スタメンに補強した新戦力が名を連ねない、傍流ともいえる4-3-1-2の布陣など試合前の不安な気持ちを見事に打ち消してくれる快勝となりました。4-3-1-2から3-4-2-1への可変システムといった新しい発想の新戦術を採り入れ、ポゼッションが上手くいかない時の手段である所謂プランBをシステムに織り込み、構造的に発動しやい状態にした大木監督の手腕は見事と言えます。昨季からの課題であるビルドアップと前線中央の攻撃を改善し、強みである中盤での守備を強化した非常に素晴らしいサッカーをみせてくれました。

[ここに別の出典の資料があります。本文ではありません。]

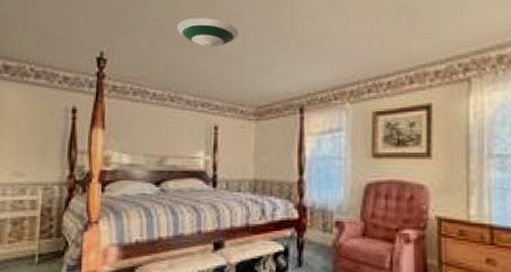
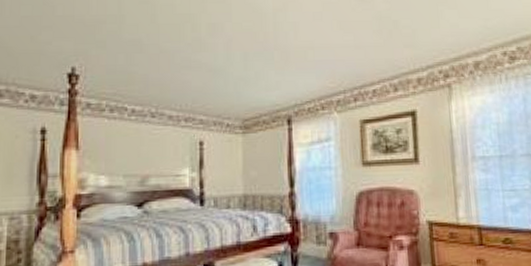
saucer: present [177,17,239,47] -> none [156,29,221,60]

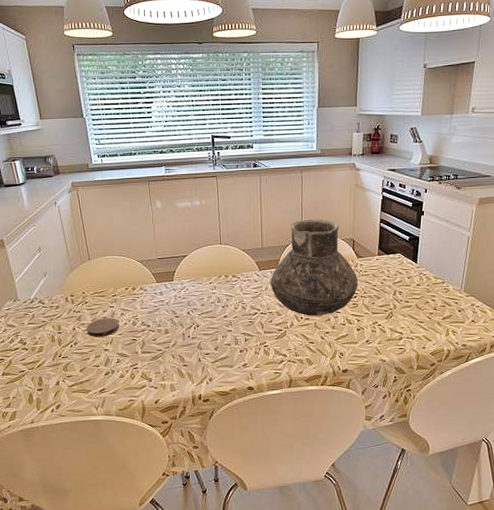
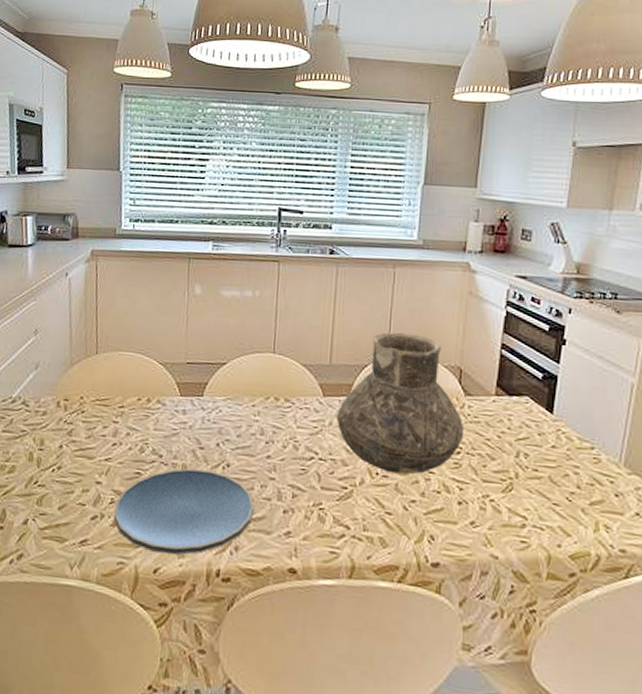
coaster: present [87,318,120,338] -> none [77,436,123,464]
plate: none [120,331,219,390] -> present [113,468,254,556]

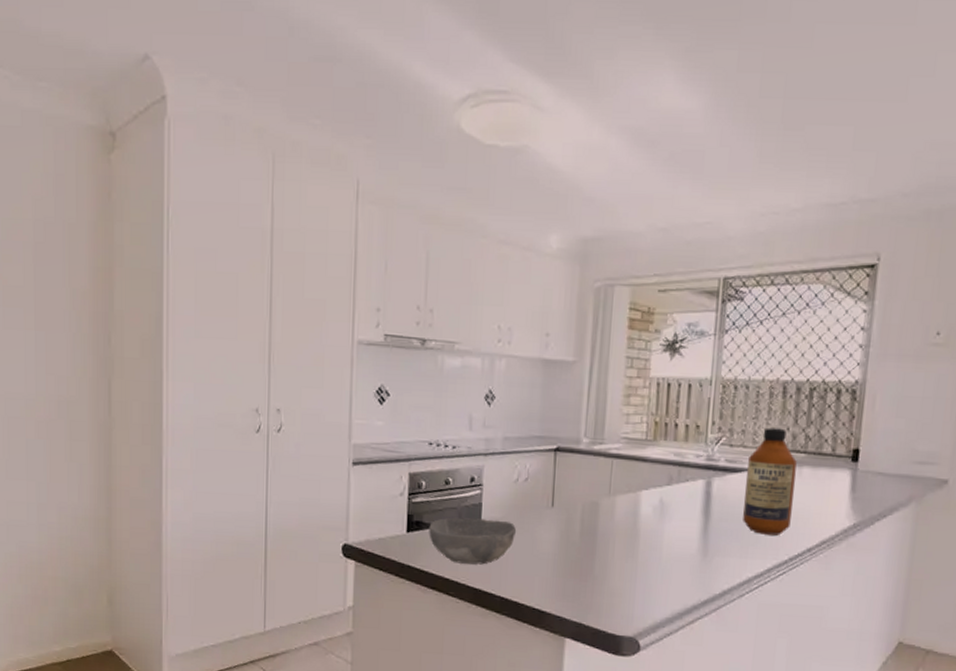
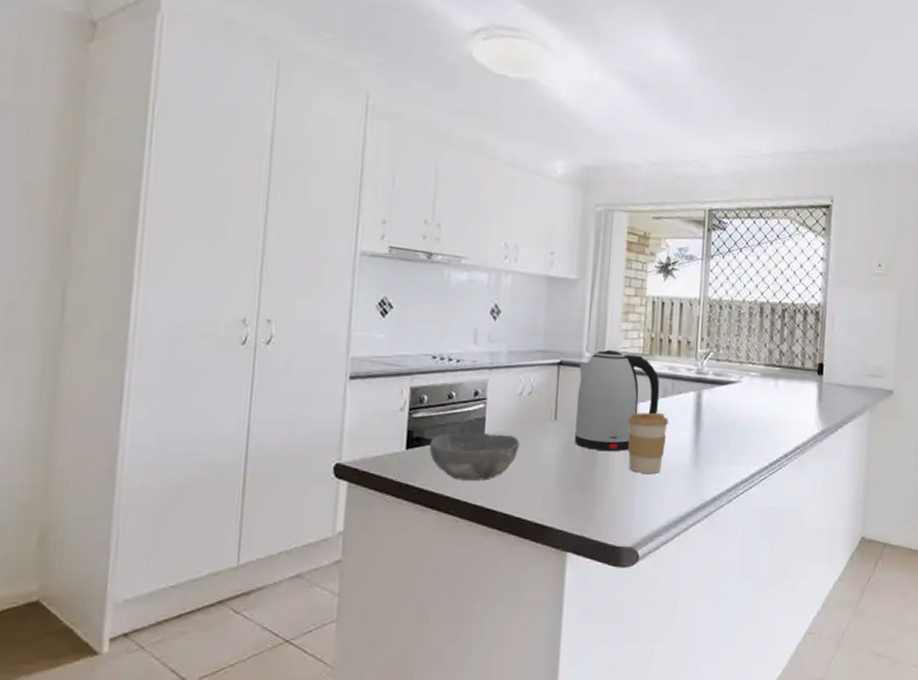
kettle: none [572,435,665,540] -> present [574,349,660,451]
coffee cup: none [628,501,675,564] -> present [627,412,669,473]
bottle: present [743,427,797,536] -> none [729,344,773,443]

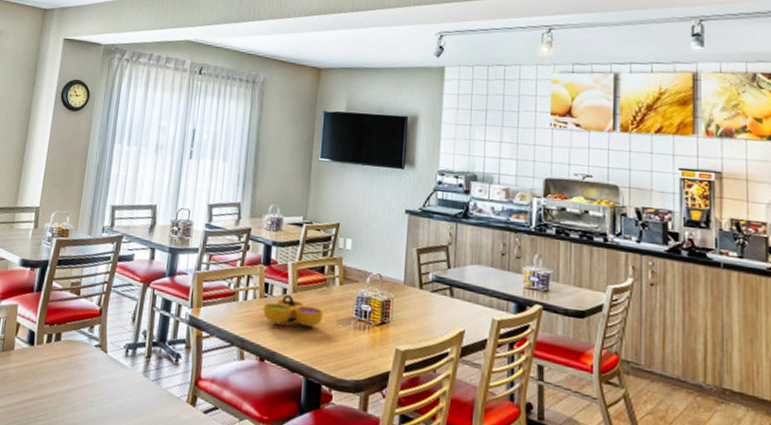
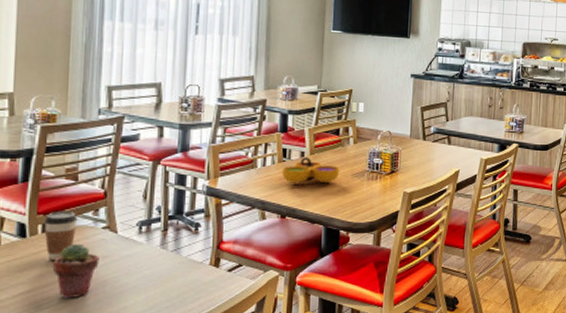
coffee cup: none [48,323,76,372] -> present [44,211,78,260]
potted succulent: none [51,357,90,415] -> present [53,243,100,299]

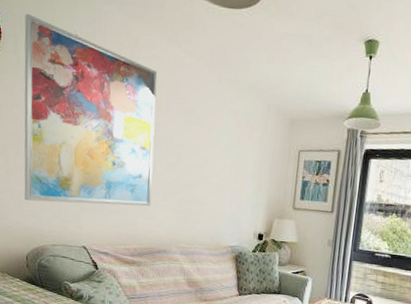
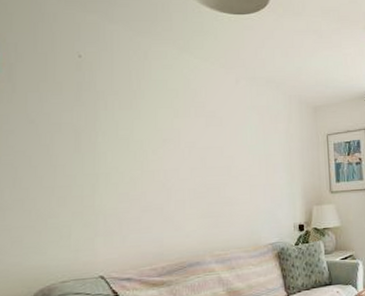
wall art: present [24,13,157,207] -> none [20,41,177,237]

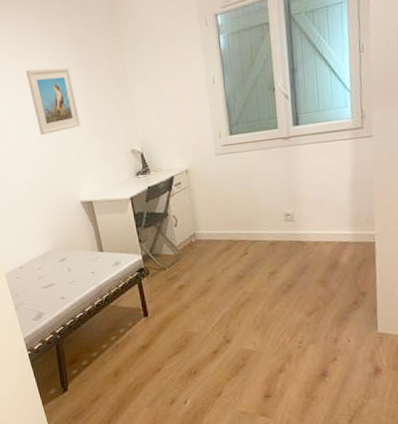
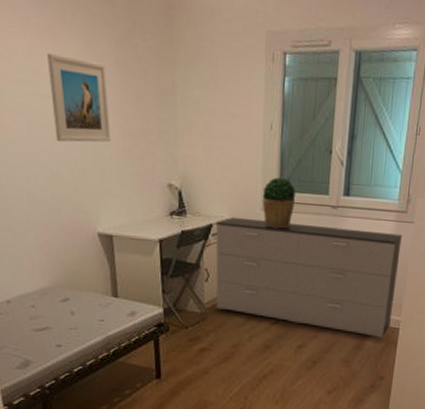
dresser: none [176,150,365,255] -> present [215,217,403,339]
potted plant: none [214,122,247,170] -> present [262,177,296,229]

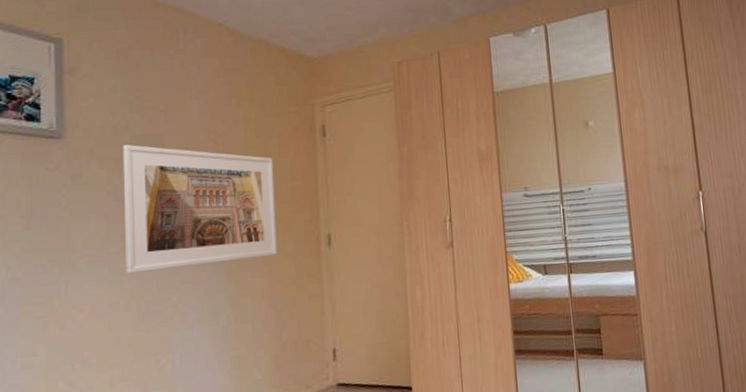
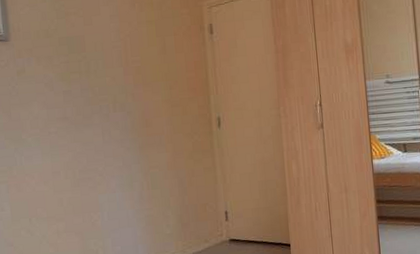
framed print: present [122,145,277,274] -> none [53,45,178,149]

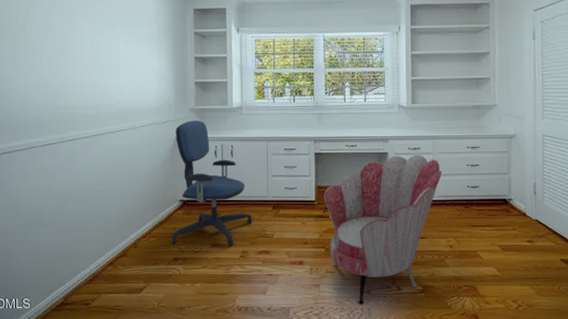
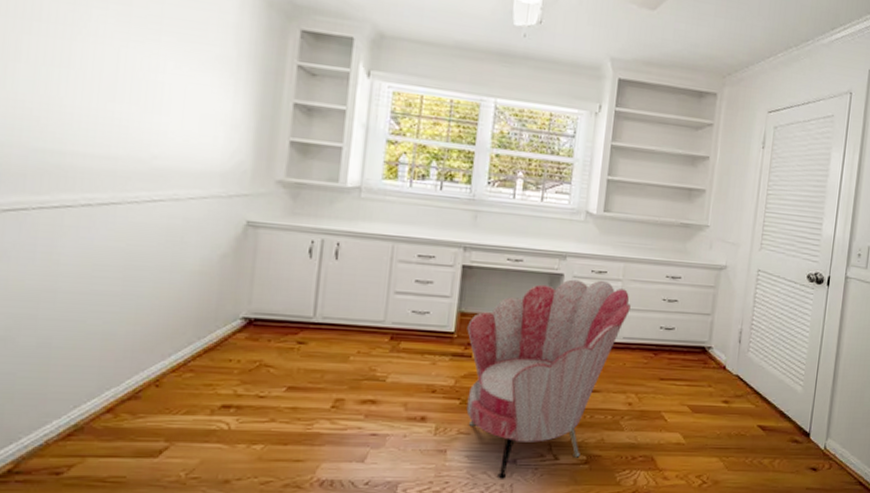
office chair: present [171,121,252,247] -> none [220,198,357,392]

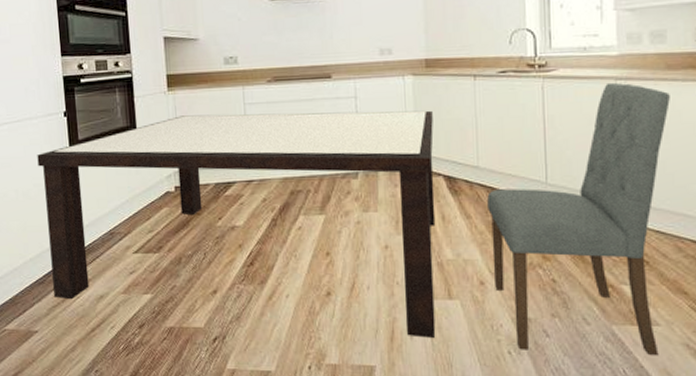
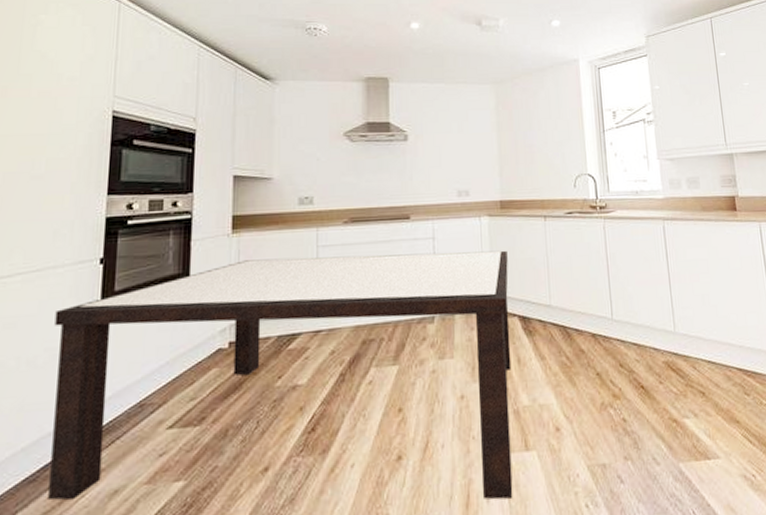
dining chair: present [487,82,670,356] -> none [560,222,722,502]

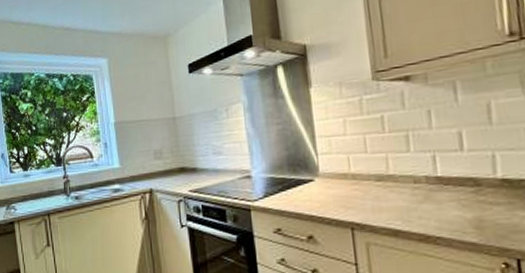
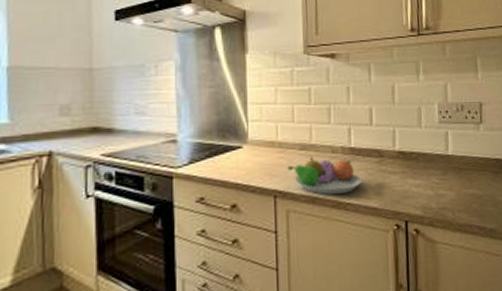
fruit bowl: none [363,186,455,228] -> present [287,155,363,195]

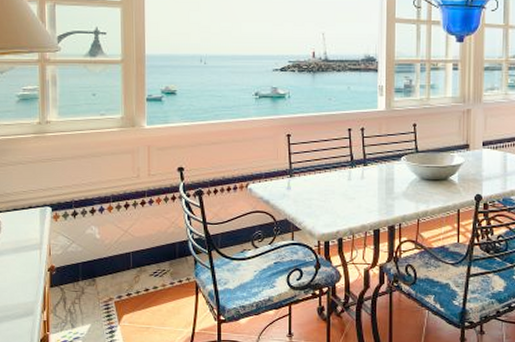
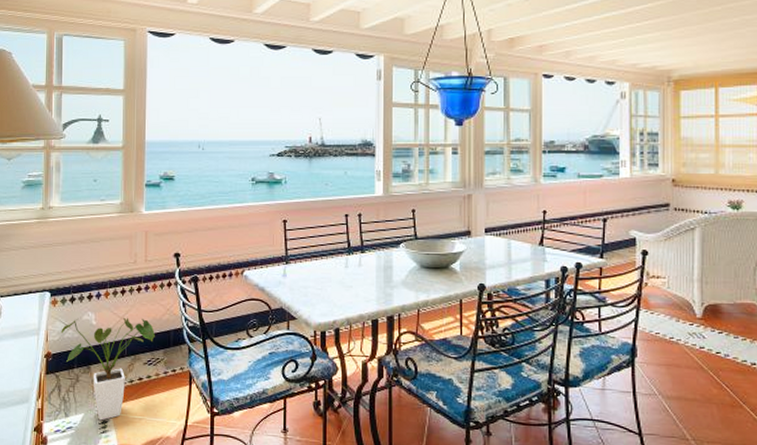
house plant: none [64,230,162,331] -> present [61,317,156,421]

しかし、新システムの完成度はまだ高いとは言えず発展途上であることは明らかです。そのため今後さらに向上が見込めるでしょう。そして大木監督は試合に「これが基本的な陣形、あるいは山形へというよりも、出場する選手によって決めた形です。」というコメントを残しています。選手の組み合わせによって、従来型の4-1-2-3や他の引き出しも持っていることを示唆するコメントであり、シーズン終盤になり漸く4-2-1-3を導入した昨季に比べると格段に良い準備が出来ていることが予想されます。チームへのフィットに時間がかかっている新加入選手達が加わった後にどういった戦い方を見せてくれるのかも期待できそうです。今季はシステムや選手起用も含めて1つの戦い方に拘らなくて済む、柔軟な戦い方ができる戦力を準備し、監督に選択の幅を与える事ができてると感じる事ができる、そんな今後が楽しみな開幕戦となりました。